*TASK DIRECTIONS:*
Reproduce every line of text in the material below without any changes, and leave the pictures out of your answer.

(Beginning of INPUT DATA)

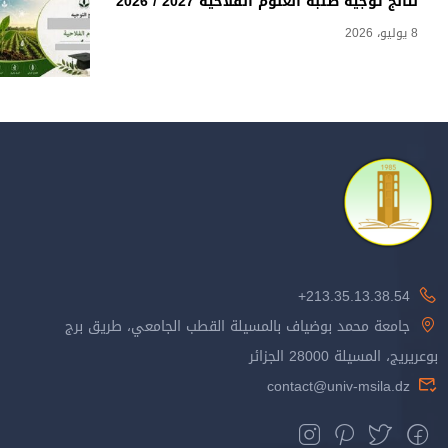
نتائج توجيه طلبة العلوم الفلاحية 2027 / 2026
8 يوليو، 2026
213.35.13.38.54+
جامعة محمد بوضياف بالمسيلة القطب الجامعي، طريق برج
بوعريريج، المسيلة 28000 الجزائر
contact@univ-msila.dz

(End of INPUT DATA)

*ANSWER BOX:*
نتائج توجيه طلبة العلوم الفلاحية 2027 / 2026
8 يوليو، 2026
213.35.13.38.54+
جامعة محمد بوضياف بالمسيلة القطب الجامعي، طريق برج
بوعريريج، المسيلة 28000 الجزائر
contact@univ-msila.dz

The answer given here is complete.